Your goal
Edit the text of the rows below by replacing "fortepian" with "pianino" and leaving everything else as it is. Leave the pictures out of your answer.

Materials provided
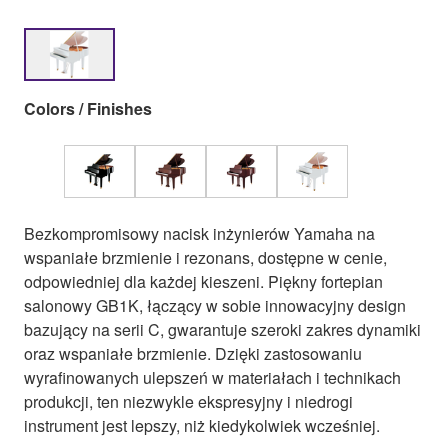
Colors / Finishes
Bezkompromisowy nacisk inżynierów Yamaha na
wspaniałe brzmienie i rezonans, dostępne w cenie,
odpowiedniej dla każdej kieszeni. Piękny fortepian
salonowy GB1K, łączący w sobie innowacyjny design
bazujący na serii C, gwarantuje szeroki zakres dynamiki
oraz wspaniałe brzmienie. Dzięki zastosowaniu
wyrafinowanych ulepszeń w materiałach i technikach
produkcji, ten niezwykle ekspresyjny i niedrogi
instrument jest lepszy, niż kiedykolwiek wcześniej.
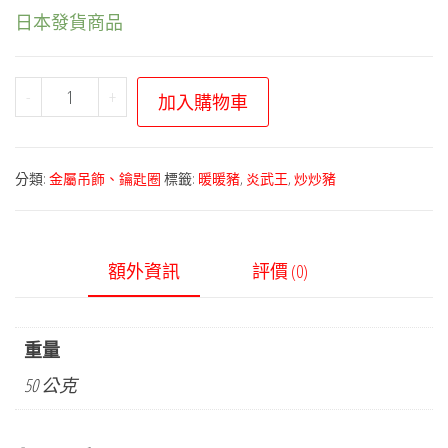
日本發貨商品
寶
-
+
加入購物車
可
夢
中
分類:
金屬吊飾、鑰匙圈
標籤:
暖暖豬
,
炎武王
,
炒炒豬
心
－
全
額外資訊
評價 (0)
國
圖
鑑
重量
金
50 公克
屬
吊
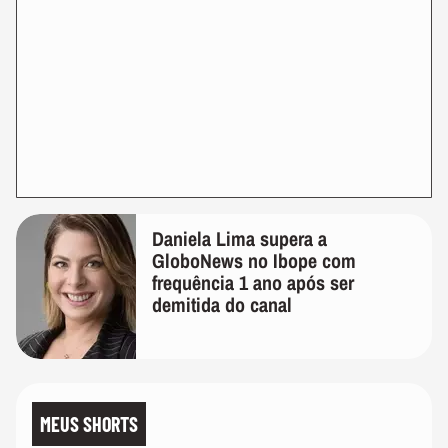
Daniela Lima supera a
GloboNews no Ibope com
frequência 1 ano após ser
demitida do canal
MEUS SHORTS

Task solution
Colors / Finishes
Bezkompromisowy nacisk inżynierów Yamaha na
wspaniałe brzmienie i rezonans, dostępne w cenie,
odpowiedniej dla każdej kieszeni. Piękny pianino
salonowy GB1K, łączący w sobie innowacyjny design
bazujący na serii C, gwarantuje szeroki zakres dynamiki
oraz wspaniałe brzmienie. Dzięki zastosowaniu
wyrafinowanych ulepszeń w materiałach i technikach
produkcji, ten niezwykle ekspresyjny i niedrogi
instrument jest lepszy, niż kiedykolwiek wcześniej.
日本發貨商品
寶
-
+
加入購物車
可
夢
中
分類:
金屬吊飾、鑰匙圈
標籤:
暖暖豬
,
炎武王
,
炒炒豬
心
－
全
額外資訊
評價 (0)
國
圖
鑑
重量
金
50 公克
屬
吊
Daniela Lima supera a
GloboNews no Ibope com
frequência 1 ano após ser
demitida do canal
MEUS SHORTS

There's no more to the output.